╭─ Data for analysis

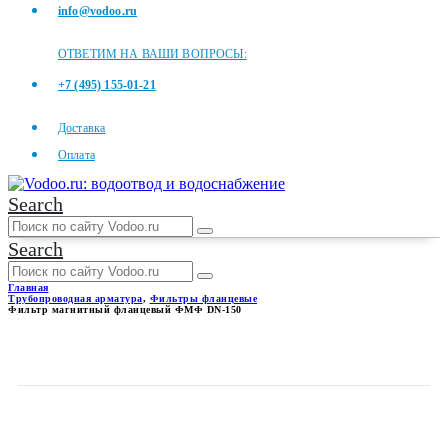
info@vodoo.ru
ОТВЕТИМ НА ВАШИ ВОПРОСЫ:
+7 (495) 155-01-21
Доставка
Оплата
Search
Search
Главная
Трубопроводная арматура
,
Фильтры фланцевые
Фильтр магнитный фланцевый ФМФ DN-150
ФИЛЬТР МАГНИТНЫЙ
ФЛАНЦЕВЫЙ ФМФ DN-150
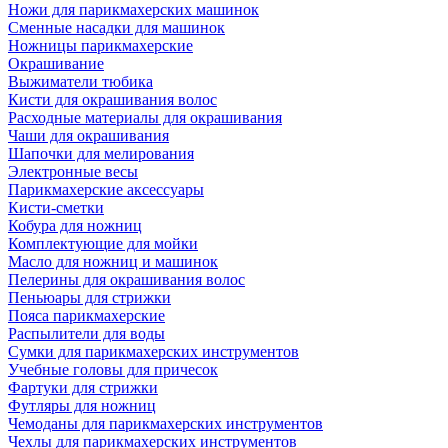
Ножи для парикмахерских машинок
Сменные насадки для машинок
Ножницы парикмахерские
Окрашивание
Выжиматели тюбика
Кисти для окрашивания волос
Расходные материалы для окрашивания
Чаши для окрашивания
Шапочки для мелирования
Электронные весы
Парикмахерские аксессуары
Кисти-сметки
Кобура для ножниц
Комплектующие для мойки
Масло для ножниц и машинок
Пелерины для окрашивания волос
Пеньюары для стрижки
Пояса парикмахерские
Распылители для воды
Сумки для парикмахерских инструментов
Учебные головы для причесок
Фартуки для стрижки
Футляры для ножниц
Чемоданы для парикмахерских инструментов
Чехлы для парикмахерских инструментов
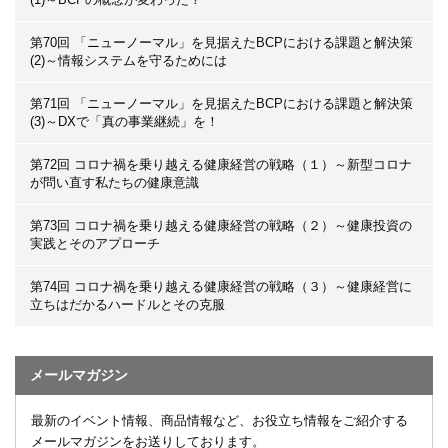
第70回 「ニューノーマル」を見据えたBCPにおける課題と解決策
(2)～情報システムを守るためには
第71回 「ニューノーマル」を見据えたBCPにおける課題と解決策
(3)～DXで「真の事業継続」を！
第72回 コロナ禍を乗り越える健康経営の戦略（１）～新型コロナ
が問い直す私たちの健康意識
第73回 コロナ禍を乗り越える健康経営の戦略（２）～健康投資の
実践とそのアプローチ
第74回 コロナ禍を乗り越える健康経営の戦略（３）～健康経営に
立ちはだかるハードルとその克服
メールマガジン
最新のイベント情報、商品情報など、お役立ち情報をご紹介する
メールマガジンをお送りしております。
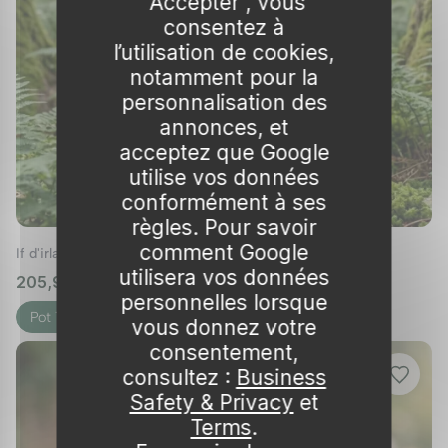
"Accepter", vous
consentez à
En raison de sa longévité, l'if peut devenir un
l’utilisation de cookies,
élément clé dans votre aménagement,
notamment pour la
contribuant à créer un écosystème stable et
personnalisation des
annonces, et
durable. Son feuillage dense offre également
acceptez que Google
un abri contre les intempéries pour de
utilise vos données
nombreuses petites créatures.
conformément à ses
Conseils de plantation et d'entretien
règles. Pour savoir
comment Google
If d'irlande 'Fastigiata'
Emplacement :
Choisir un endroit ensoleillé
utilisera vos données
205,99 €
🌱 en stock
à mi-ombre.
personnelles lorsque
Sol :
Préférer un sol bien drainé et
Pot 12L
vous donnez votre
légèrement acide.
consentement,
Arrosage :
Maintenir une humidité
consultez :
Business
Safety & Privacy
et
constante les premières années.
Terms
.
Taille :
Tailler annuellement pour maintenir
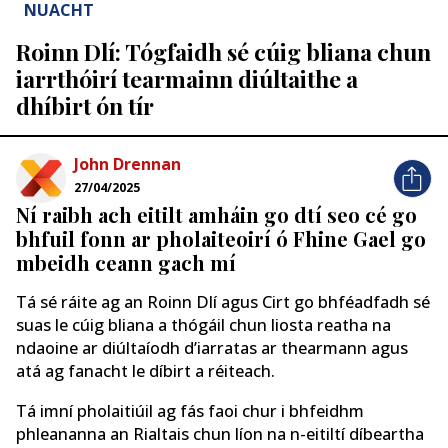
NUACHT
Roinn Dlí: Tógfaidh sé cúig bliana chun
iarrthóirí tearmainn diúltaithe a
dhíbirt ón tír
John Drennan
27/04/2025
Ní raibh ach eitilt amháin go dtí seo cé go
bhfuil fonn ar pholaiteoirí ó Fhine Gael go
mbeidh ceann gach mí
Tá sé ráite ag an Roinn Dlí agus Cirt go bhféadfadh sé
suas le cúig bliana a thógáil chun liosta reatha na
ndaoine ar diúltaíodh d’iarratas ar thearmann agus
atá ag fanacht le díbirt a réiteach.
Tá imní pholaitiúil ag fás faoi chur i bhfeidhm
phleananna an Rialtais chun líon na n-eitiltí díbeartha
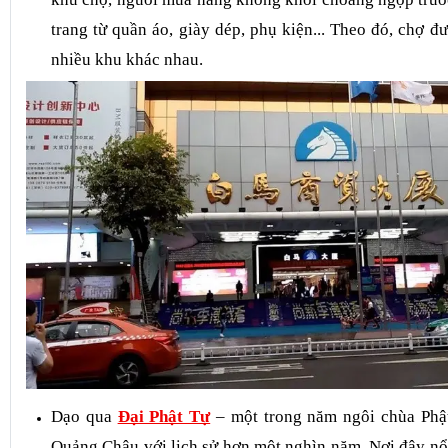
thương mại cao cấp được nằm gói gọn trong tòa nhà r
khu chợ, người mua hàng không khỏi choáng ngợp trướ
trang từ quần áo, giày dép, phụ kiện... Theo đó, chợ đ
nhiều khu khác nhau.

╰─

(Brief):
Set out the text read from every row as a numbered list, one line per item, skipping any blank lines. Please leave the pictures out of your answer.

(Response to the task):
1. info@vodoo.ru
2. ОТВЕТИМ НА ВАШИ ВОПРОСЫ:
3. +7 (495) 155-01-21
4. Доставка
5. Оплата
6. Search
7. Search
8. Главная
9. Трубопроводная арматура
10. ,
11. Фильтры фланцевые
12. Фильтр магнитный фланцевый ФМФ DN-150
13. ФИЛЬТР МАГНИТНЫЙ
14. ФЛАНЦЕВЫЙ ФМФ DN-150
15. Ножи для парикмахерских машинок
16. Сменные насадки для машинок
17. Ножницы парикмахерские
18. Окрашивание
19. Выжиматели тюбика
20. Кисти для окрашивания волос
21. Расходные материалы для окрашивания
22. Чаши для окрашивания
23. Шапочки для мелирования
24. Электронные весы
25. Парикмахерские аксессуары
26. Кисти-сметки
27. Кобура для ножниц
28. Комплектующие для мойки
29. Масло для ножниц и машинок
30. Пелерины для окрашивания волос
31. Пеньюары для стрижки
32. Пояса парикмахерские
33. Распылители для воды
34. Сумки для парикмахерских инструментов
35. Учебные головы для причесок
36. Фартуки для стрижки
37. Футляры для ножниц
38. Чемоданы для парикмахерских инструментов
39. Чехлы для парикмахерских инструментов
40. 第70回 「ニューノーマル」を見据えたBCPにおける課題と解決策
41. (2)～情報システムを守るためには
42. 第71回 「ニューノーマル」を見据えたBCPにおける課題と解決策
43. (3)～DXで「真の事業継続」を！
44. 第72回 コロナ禍を乗り越える健康経営の戦略（１）～新型コロナ
45. が問い直す私たちの健康意識
46. 第73回 コロナ禍を乗り越える健康経営の戦略（２）～健康投資の
47. 実践とそのアプローチ
48. 第74回 コロナ禍を乗り越える健康経営の戦略（３）～健康経営に
49. 立ちはだかるハードルとその克服
50. メールマガジン
51. 最新のイベント情報、商品情報など、お役立ち情報をご紹介する
52. メールマガジンをお送りしております。
53. "Accepter", vous
54. consentez à
55. En raison de sa longévité, l'if peut devenir un
56. l’utilisation de cookies,
57. élément clé dans votre aménagement,
58. notamment pour la
59. contribuant à créer un écosystème stable et
60. personnalisation des
61. annonces, et
62. durable. Son feuillage dense offre également
63. acceptez que Google
64. un abri contre les intempéries pour de
65. utilise vos données
66. nombreuses petites créatures.
67. conformément à ses
68. Conseils de plantation et d'entretien
69. règles. Pour savoir
70. comment Google
71. If d'irlande 'Fastigiata'
72. Emplacement :
73. Choisir un endroit ensoleillé
74. utilisera vos données
75. 205,99 €
76. 🌱 en stock
77. à mi-ombre.
78. personnelles lorsque
79. Sol :
80. Préférer un sol bien drainé et
81. Pot 12L
82. vous donnez votre
83. légèrement acide.
84. consentement,
85. Arrosage :
86. Maintenir une humidité
87. consultez :
88. Business
89. Safety & Privacy
90. et
91. constante les premières années.
92. Terms
93. .
94. Taille :
95. Tailler annuellement pour maintenir
96. NUACHT
97. Roinn Dlí: Tógfaidh sé cúig bliana chun
98. iarrthóirí tearmainn diúltaithe a
99. dhíbirt ón tír
100. John Drennan
101. 27/04/2025
102. Ní raibh ach eitilt amháin go dtí seo cé go
103. bhfuil fonn ar pholaiteoirí ó Fhine Gael go
104. mbeidh ceann gach mí
105. Tá sé ráite ag an Roinn Dlí agus Cirt go bhféadfadh sé
106. suas le cúig bliana a thógáil chun liosta reatha na
107. ndaoine ar diúltaíodh d’iarratas ar thearmann agus
108. atá ag fanacht le díbirt a réiteach.
109. Tá imní pholaitiúil ag fás faoi chur i bhfeidhm
110. phleananna an Rialtais chun líon na n-eitiltí díbeartha
111. thương mại cao cấp được nằm gói gọn trong tòa nhà r
112. khu chợ, người mua hàng không khỏi choáng ngợp trướ
113. trang từ quần áo, giày dép, phụ kiện... Theo đó, chợ đ
114. nhiều khu khác nhau.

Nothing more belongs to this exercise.